A review of the immunology of COVID-19 was published in March 2022 in Science by Miriam Merad, MD, PhD, Mount Sinai Professor in Cancer Immunology and Director of the Precision Immunology Institute at the Icahn School of Medicine at Mount Sinai, and an international team of scientists. Here are excerpts:
Variants of Concern
As the virus evolves and new variants emerge, there have been concerns that such variants could increase pathogenesis by escaping from immunity generated through previous infection or vaccination or by inducing more severe disease. Some variants of concern, such as 1.351 (Beta), P.1 (Gamma), and the recently described B.1.1.529 (Omicron), have mutations that render them less susceptible to vaccine-mediated and infection-acquired immunity. It is less apparent whether some variants induce more severe disease upon primary infection than others, though strains such as B.1.1.7 (Alpha) and B.1.617.2 (Delta) are known to spread more efficiently, making it difficult to distinguish increased infection rates from increased severity. As new variants emerge, it will be important to direct continued research efforts into identifying how such variants escape from either innate or adaptive immune responses.
Immunology of Long COVID
It is now clear that COVID-19 can lead to long-term disease—often referred to as Long COVID syndrome or post-acute sequelae of SARS-CoV-2infection (PASC)—in a significant proportion of survivors. Although there is no universal consensus in the definition of PASC, the Centers for Disease Control and Prevention defines it as a wide range of new, returning, or ongoing health problems that people experience four or more weeks after first being infected with SARS-CoV-2. By contrast, the World Health Organization defines it as a condition that occurs in people with confirmed or probable SARS-CoV-2infection, usually three months from the onset of COVID-19 with symptoms and that last for at least two months and cannot be explained by an alternative diagnosis.
A systematic review of 57 peer-reviewed studies with 250,351 survivors of COVID-19 who met their inclusion criteria for PASC showed that the median age of patients was 54.4 years, 56 percent were male, and 79 percent were hospitalized during acute COVID-19. At six months, 54 percent of survivors suffered at least one PASC symptom. However, non-hospitalized COVID-19 survivors who developed PASC were primarily middle-aged women.

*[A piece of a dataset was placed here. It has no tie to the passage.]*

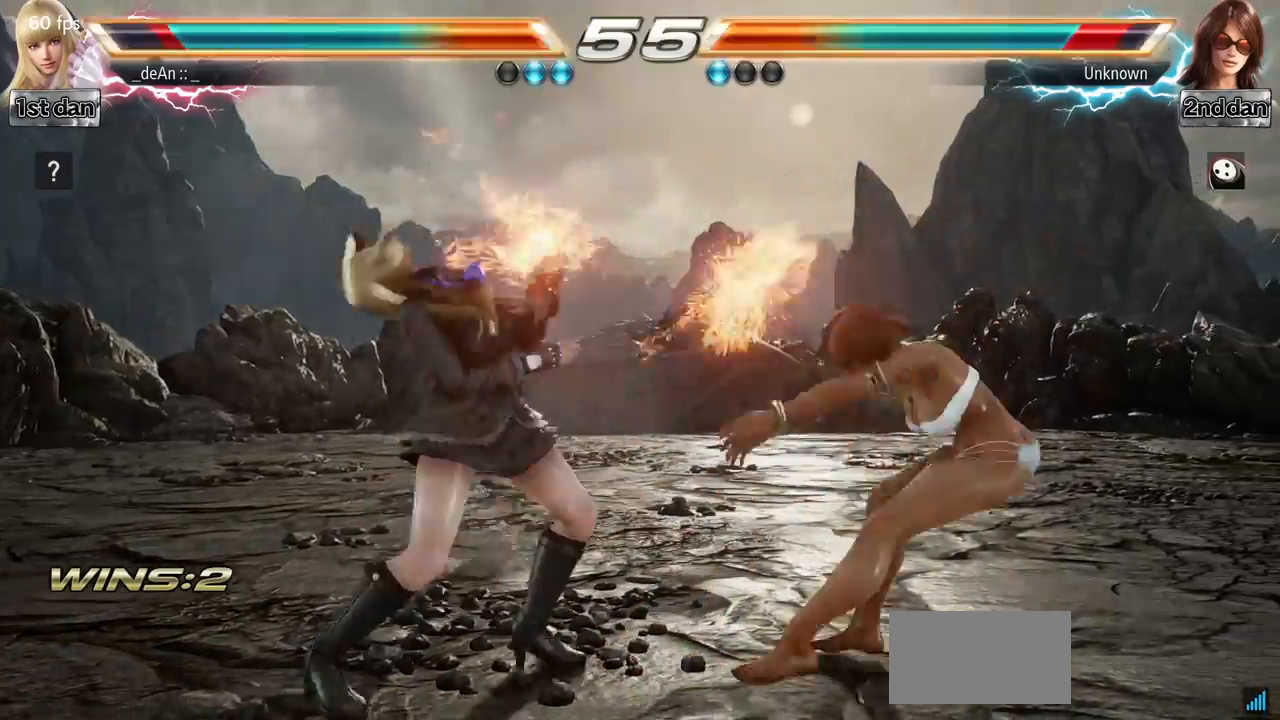
{"buttons": [], "left_stick": "center", "events": [[234, "SQUARE", "down"], [417, "SQUARE", "up"]]}
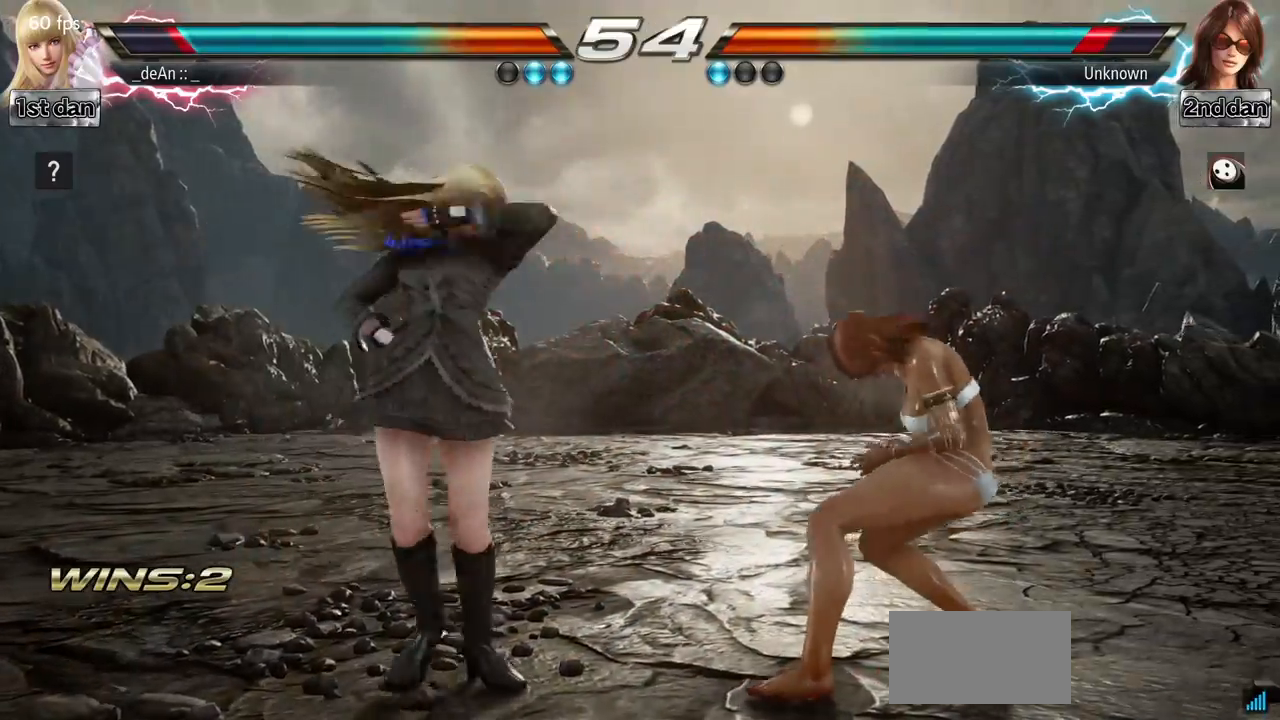
{"buttons": [], "left_stick": "left", "events": [[200, "left_stick", "left"], [250, "left_stick", "center"], [367, "left_stick", "left"]]}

In a survey of 445 non-hospitalized Danish COVID-19 patients, persistent symptoms—most commonly fatigue and difficulty with memory and concentration—were reported by 36 percent of symptomatic participants with a follow-up of more than four weeks. Risk factors for persistent symptoms included female sex (44 percent for women and 24 percent for men) and body mass index. The immunobiology of PASC is currently under investigation. Leading hypotheses include:
- persistent virus or viral antigens and RNA in tissues that drive chronic inflammation;
- the triggering of autoimmunity after acute viral infection;
- a disruption of the gut microbiota, potentially driven by virus persistence in the intestine;
- and unrepaired tissue damage.
Concluding remarks and future directions
The COVID-19 pandemic has wrought massive disruption and resulted in the loss of countless lives; however, there have been silver linings. The particularly rapid development of highly efficacious vaccines is foremost among these and has established a playbook for the response to future pandemics.
One comforting prospect is the degree to which advances in our understanding and treatment of COVID-19 have been aided by an unprecedented degree of scientific cooperation. Free sharing of data has allowed us to rapidly glean critical insights into the role of the immune system in contributing to both protection and pathogenesis in COVID-19. Such insights will undoubtedly help us prepare for the next pandemic, just as decades of previous immunological research led to our current COVID-19 vaccines. However, many challenges remain, and our progress in ending this pandemic is threatened by inequitable distribution of vaccines and the rise of variants that are less susceptible to vaccination and prior-infection-mediated immunity.
As infections continue to occur, there remains a need for new therapeutics and hence a need for a better understanding of the pathophysiology of COVID-19. In addition to treating acute infections, there is a dire need to better understand and develop treatments for individuals with Long COVID. Another threat is the amount of misinformation and erroneous theories about the pandemic, vaccines, and therapeutic efforts that have been circulating in social media, some unfortunately introduced by scientists.
More than ever, interdisciplinary and integrative approaches to scientific collaboration and fighting misinformation are necessary to tackle these and other challenges that lie ahead.